Try your best to get an adequate amount of direct exposure to sunlight in the winter. Taking a brief afternoon walk or sipping your morning coffee on the porch are both effective ways of obtaining more sunlight during the cold season. Every little bit helps, even cracking open the blinds. 

A person reading a book and holding a cup
A great way to reduce fatigue in the winter is to maximize your exposure to sunlight. Spend time in the sun by making a point to go outside, or allow natural light to flood the rooms of your house with warmth.

Taking Supplements to Improve Your Energy

Adding Dietary Supplements to Your Daily Habits Could Benefit Your Energy Levels 

The fundamentals of cultivating basic wellness consist of eating a balanced, nutritious diet, exercising regularly, and getting a healthy amount of sleep each night. These are steps you want to be implementing into your normal routine year-round if you want to sustain good health, and not reserved exclusively for combating the wintertime blues. 

Chances are, you know your fair amount of stuff. Say you have been making proactive changes to your life though, like eating better and working out regularly, but you still seem to lack energy. Do you give up?

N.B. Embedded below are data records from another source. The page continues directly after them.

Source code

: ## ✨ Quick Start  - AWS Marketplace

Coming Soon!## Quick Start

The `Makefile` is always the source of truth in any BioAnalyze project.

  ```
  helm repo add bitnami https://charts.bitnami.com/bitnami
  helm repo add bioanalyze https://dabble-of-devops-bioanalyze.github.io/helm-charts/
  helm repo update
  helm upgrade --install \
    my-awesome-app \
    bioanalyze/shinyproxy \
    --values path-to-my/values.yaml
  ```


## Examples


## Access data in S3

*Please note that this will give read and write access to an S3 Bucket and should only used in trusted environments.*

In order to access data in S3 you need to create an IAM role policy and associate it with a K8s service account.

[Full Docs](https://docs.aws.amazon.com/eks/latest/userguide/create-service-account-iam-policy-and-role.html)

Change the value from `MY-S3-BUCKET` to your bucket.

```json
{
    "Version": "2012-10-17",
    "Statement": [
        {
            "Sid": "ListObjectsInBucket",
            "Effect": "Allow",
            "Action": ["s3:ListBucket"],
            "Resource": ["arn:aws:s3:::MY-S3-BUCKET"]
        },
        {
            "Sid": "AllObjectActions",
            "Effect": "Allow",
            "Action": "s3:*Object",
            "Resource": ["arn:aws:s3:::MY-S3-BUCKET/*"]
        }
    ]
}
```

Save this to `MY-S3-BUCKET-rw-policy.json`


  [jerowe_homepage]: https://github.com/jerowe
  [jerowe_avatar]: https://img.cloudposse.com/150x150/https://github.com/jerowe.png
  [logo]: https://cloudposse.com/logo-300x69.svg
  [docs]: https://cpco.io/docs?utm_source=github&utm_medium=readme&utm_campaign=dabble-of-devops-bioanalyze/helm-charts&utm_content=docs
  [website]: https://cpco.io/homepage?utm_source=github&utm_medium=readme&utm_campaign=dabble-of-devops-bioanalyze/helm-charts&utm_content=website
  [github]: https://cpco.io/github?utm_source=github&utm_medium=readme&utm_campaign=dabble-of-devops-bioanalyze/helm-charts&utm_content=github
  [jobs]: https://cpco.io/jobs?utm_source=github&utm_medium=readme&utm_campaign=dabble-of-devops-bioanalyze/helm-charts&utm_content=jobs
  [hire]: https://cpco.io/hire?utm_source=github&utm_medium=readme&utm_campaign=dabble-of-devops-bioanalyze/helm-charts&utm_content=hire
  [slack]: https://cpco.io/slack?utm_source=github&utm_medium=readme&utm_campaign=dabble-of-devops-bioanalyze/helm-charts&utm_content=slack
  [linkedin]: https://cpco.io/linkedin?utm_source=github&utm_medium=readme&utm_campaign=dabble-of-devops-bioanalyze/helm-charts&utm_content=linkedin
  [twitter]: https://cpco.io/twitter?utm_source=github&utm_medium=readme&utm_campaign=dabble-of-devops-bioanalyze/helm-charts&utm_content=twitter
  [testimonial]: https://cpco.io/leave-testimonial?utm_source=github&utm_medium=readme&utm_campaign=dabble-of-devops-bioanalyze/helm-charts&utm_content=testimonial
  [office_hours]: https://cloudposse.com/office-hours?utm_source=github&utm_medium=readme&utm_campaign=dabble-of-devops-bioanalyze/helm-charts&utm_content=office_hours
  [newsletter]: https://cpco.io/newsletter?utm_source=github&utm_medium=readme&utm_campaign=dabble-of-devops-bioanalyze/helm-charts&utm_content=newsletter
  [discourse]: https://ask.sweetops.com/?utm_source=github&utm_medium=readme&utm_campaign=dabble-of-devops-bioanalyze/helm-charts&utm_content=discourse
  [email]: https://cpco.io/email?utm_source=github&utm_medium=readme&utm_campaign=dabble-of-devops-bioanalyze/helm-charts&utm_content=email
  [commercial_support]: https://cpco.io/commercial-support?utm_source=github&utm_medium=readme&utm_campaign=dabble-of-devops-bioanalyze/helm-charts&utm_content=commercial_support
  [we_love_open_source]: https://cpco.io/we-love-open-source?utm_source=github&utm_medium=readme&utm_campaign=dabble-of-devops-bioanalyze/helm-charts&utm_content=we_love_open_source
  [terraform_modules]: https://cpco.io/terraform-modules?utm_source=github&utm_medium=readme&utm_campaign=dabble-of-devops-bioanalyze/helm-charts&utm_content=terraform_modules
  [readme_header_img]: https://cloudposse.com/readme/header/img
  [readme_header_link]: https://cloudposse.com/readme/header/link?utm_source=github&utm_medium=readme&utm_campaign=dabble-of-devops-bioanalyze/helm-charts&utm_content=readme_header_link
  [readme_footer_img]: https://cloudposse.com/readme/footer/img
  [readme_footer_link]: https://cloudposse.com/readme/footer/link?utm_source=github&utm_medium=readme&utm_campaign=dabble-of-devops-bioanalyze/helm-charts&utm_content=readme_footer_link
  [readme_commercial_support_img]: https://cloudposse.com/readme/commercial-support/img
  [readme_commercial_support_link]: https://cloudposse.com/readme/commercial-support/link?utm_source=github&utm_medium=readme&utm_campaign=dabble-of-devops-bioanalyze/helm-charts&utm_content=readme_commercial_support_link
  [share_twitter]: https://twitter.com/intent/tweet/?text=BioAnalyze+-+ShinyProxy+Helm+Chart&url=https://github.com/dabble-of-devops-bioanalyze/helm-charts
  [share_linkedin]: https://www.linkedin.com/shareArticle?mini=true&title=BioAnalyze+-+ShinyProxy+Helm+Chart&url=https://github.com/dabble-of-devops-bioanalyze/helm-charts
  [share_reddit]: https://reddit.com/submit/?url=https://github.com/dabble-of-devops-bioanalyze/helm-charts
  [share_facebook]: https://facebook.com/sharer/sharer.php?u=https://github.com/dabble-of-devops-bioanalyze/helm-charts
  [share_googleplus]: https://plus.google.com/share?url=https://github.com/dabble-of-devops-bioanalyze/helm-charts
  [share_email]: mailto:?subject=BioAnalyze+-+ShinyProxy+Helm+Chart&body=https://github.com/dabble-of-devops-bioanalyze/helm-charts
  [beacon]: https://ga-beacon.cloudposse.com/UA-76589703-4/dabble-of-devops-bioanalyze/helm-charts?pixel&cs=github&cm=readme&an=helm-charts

Absolutely not!

When times are tough and the winter is unrelenting in its cruelty, supplements are generally a safe alternative to turn to. 

Packed with natural ingredients and vitamins, dietary supplements are great additions to incorporate into any wellness routine, though it is vital you do the necessary research before jumping on the supplement train. With so many options available that all work to accomplish different things for your body, you want to make sure you know what’s inside that tiny capsule before you put it in your mouth. 

While there’s no supplement curated for tackling decreased energy in the winter specifically, there are quite a few that can serve as a much needed pick-me-up during a long day. Some are even designed to be taken before working out to boost your endurance and results!

Theacrine

Prolonged or unmoderated caffeine usage can actually result in making you feel like you have no energy at all, which is the opposite of what we’re trying to accomplish here, so it may behoove anyone suffering from decreased energy to explore alternative options, like theacrine. As a chemical that works in a way similar to caffeine, theacrine might actually end up being your preferred method of obtaining energy once you give it a try. 

Theacrine can offer a boost to your daily energy, but it does have an afterglow similar to that of a caffeine crash. All in all, though, theacrine is a much healthier alternative to excessive caffeine consumption and has many benefits including improved concentration, higher libido, reduced fatigue, and a better mood overall. 

Melatonin

I know this one sounds rather counterintuitive, but insomnia and other sleep disorders are some of the main culprits behind reduced energy levels throughout the day. Taking melatonin supplements can help regulate your natural melatonin levels at bedtime, making you feel tired and helping you fall asleep. 

Other Supplements that Can Boost Energy 

  • Iron
  • Creatine
  • Vitamin B12
  • Ashwagandha
  • Coenzyme Q10
  • Rhodiola

Energy supplements are not all the same, so be sure you choose a supplement that suits your specific health needs. Some supplements can temporarily boost energy levels to aid your productivity, while others can improve the efficiency of exercise sessions, but designated purpose aside, energy supplements have the potential to help you overcome that gloomy winter mood. 

Remember, the supplements that work for others may not produce the same results for you, and that is perfectly normal. Everyone has different health needs and it is impossible to hold yourself to unrealistic standards, which is why it is crucial you communicate with your doctor about the supplements that might be right for you. 

You should consult a licensed health care professional before starting any supplement, dietary, or exercise program, especially if you are pregnant or have any pre-existing injuries or medical conditions.

These statements have not been evaluated by the Food and Drug Administration. These products are not intended to diagnose, treat, cure, or prevent any diseases.